The key part of the project was not just building the system, but understanding what kinds of context actually improve agent behavior. Evaluating Repo Mind with copilot coding agents led to four main takeaways.

1. Better context improves consistency and reliability

Repo Mind improved overall performance on swebench-pro, moving the resolution rate from 44.97% to 46.09%. That point estimate understates the broader lesson, though. Earlier in the project, when the underlying coding models were weaker, the uplift from Repo Mind was meaningfully larger. As newer models were integrated into Copilot Coding Agent, the baseline itself improved substantially: the models became better at searching, navigating, and assembling repository context on their own. In that setting, it is notable that Repo Mind still delivered gains, especially in how consistently problems were solved. The consistency metric pass^2 improved by 4.7 percentage points, and pass^3 improved by 6.7 points.

That is a meaningful distinction. For coding agents, the quality bar is not just “solve occasionally,” but “solve reliably enough that the experience feels dependable.” Repo Mind’s strongest effect was making successful outcomes less fragile.

2. Global codebase understanding becomes more valuable as tasks get harder

The evaluation stratified problems by the size of the ground-truth patch, using patch size as a proxy for problem complexity. The uplift from Repo Mind increased with problem difficulty: medium-sized solutions gained 1.7 percentage points, and large solutions gained 2.1 points.

This matches the underlying hypothesis behind the project. Small, local edits can often be solved with ordinary search and short-range reasoning. Harder tasks tend to span files, subsystems, and abstractions. That is exactly where a repository-level view becomes more important.

Measurement results showing Repo Mind uplift over baseline across pass-k consistency levels and solution complexity

Measurement results showing that Repo Mind's uplift grows as consistency is weighted more heavily and as problems become more complex.

3. Structural tools help when they are actually used

Repo Mind also exposes LSP-like tools, including symbol search, file-level symbol listings, and type-hierarchy queries. Those tools were useful on the subset of benchmark instances that used them directly. On swebench-pro, resolution improved from 53.1% to 59.2% on the instances where the agent chose to call those LSP-style tools, a gain of 6.1 percentage points.

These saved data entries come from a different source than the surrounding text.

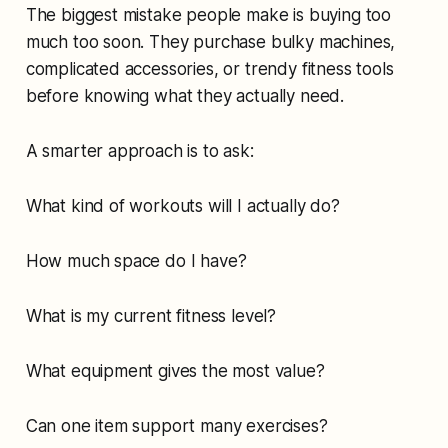
The biggest mistake people make is buying too
much too soon. They purchase bulky machines,
complicated accessories, or trendy fitness tools
before knowing what they actually need.
A smarter approach is to ask:
What kind of workouts will I actually do?
How much space do I have?
What is my current fitness level?
What equipment gives the most value?
Can one item support many exercises?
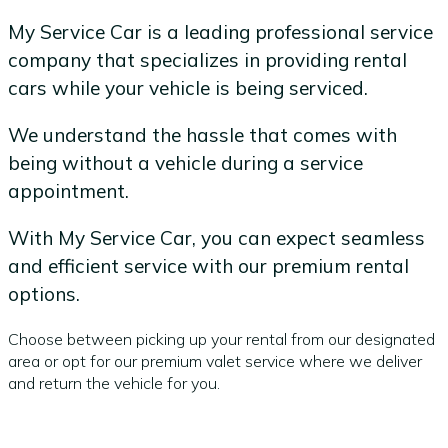
My Service Car is a leading professional service
company that specializes in providing rental
cars while your vehicle is being serviced.
We understand the hassle that comes with
being without a vehicle during a service
appointment.
With My Service Car, you can expect seamless
and efficient service with our premium rental
options.
Choose between picking up your rental from our designated
area or opt for our premium valet service where we deliver
and return the vehicle for you.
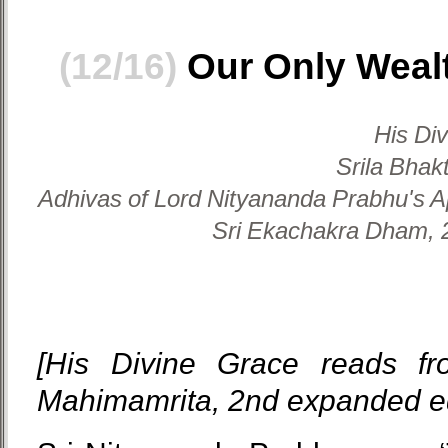
(12/16)
Our Only Wealt
His Di
Srila Bhak
Adhivas of Lord Nityananda Prabhu's A
Sri Ekachakra Dham, 2
[His Divine Grace reads fr
Mahimamrita, 2nd expanded ed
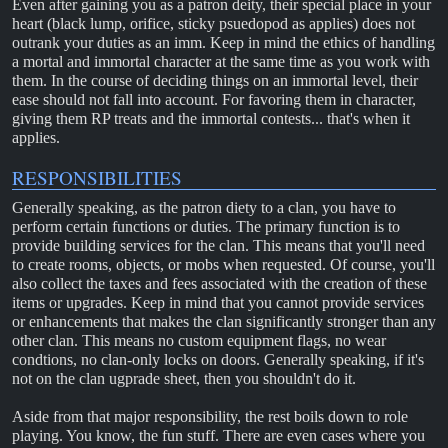
Even after gaining you as a patron deity, their special place in your
heart (black lump, orifice, sticky psuedopod as applies) does not
outrank your duties as an imm. Keep in mind the ethics of handling
a mortal and immortal character at the same time as you work with
them. In the course of deciding things on an immortal level, their
ease should not fall into account. For favoring them in character,
giving them RP treats and the immortal contests... that's when it
applies.
RESPONSIBILITIES
Generally speaking, as the patron diety to a clan, you have to
perform certain functions or duties. The primary function is to
provide building services for the clan. This means that you'll need
to create rooms, objects, or mobs when requested. Of course, you'll
also collect the taxes and fees associated with the creation of these
items or upgrades. Keep in mind that you cannot provide services
or enhancements that makes the clan significantly stronger than any
other clan. This means no custom equipment flags, no wear
condtions, no clan-only locks on doors. Generally speaking, if it's
not on the clan ugprade sheet, then you shouldn't do it.
Aside from that major responsibility, the rest boils down to role
playing. You know, the fun stuff. There are even cases where you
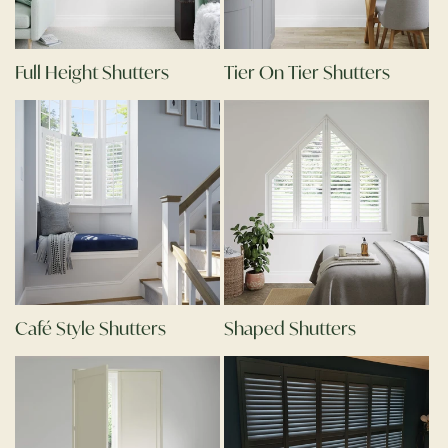
Full Height Shutters
Tier On Tier Shutters
Café Style Shutters
Shaped Shutters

This is an important learning for system design: deterministic structural navigation and semantic retrieval are complementary. When the agent can shift from broad exploration to precise structural lookup at the right moment, it searches more efficiently and lands on the right implementation points more often.

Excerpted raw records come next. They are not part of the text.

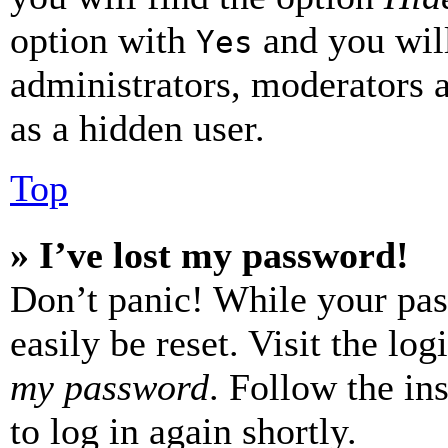
option with
and you will
Yes
administrators, moderators 
as a hidden user.
Top
» I’ve lost my password!
Don’t panic! While your pas
easily be reset. Visit the lo
my password
. Follow the in
to log in again shortly.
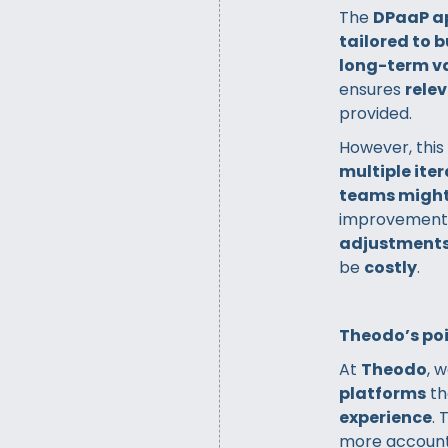
The
DPaaP a
tailored to 
long-term v
ensures
relev
provided.
However, this
multiple ite
teams might
improvements.
adjustment
be
costly
.
Theodo’s poi
At
Theodo
, 
platforms
th
experience
.
more accounta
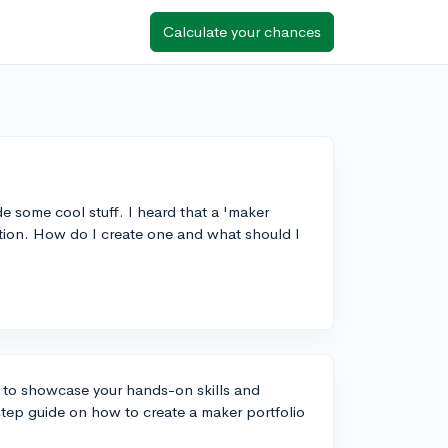
Calculate your chances
e some cool stuff. I heard that a 'maker
ation. How do I create one and what should I
y to showcase your hands-on skills and
-step guide on how to create a maker portfolio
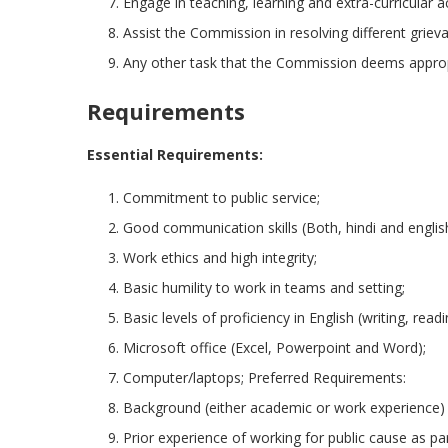
Engage in teaching, learning and extra-curricular a
Assist the Commission in resolving different grieva
Any other task that the Commission deems approp
Requirements
Essential Requirements:
Commitment to public service;
Good communication skills (Both, hindi and englis
Work ethics and high integrity;
Basic humility to work in teams and setting;
Basic levels of proficiency in English (writing, readi
Microsoft office (Excel, Powerpoint and Word);
Computer/laptops; Preferred Requirements:
Background (either academic or work experience) in
Prior experience of working for public cause as p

4. Tool design matters as much as tool quality

One of the clearest lessons from the evaluation was that useful tools create the most value when they fit naturally into the agent’s workflow. LSP-style Repo Mind tools were adopted only about 8% of the time on swebench-pro and 18% on swebench-verified. When those same tools were wrapped in a subagent, performance did not improve and the extra orchestration introduced overhead instead.

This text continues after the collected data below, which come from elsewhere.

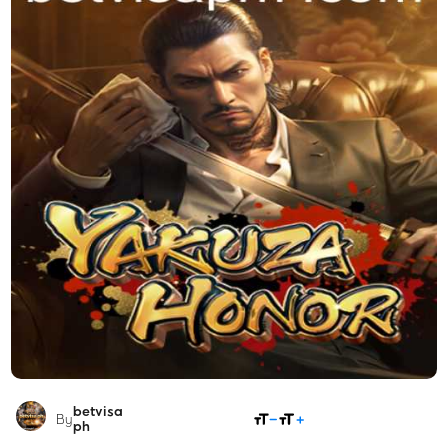
betvisa
SHARE
By
ph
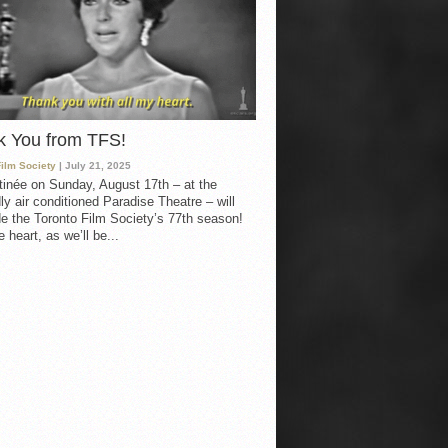
k You from TFS!
Film Society
| July 21, 2025
inée on Sunday, August 17th – at the
ly air conditioned Paradise Theatre – will
e the Toronto Film Society’s 77th season!
 heart, as we’ll be...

That result points to a broader design constraint for AI tooling: a tool has to fit naturally into the agent’s planning habits. If the agent prefers grep, file viewing, and shell-based exploration, then even a strong structural tool may underperform unless it feels like a natural next step in that workflow. Repo Mind taught us that context systems have to be designed not only for capability, but also for adoption.

Why It Matters

Taken together, these results suggest that repository-wide context is most valuable when problems are broad, multi-file, and structurally complex, and that the form of that context matters just as much as the content. Repo Mind was a concrete exploration of that idea: better repository understanding, better structural navigation, and better global summaries can all help, but only when they are integrated in a way that the agent will reliably use.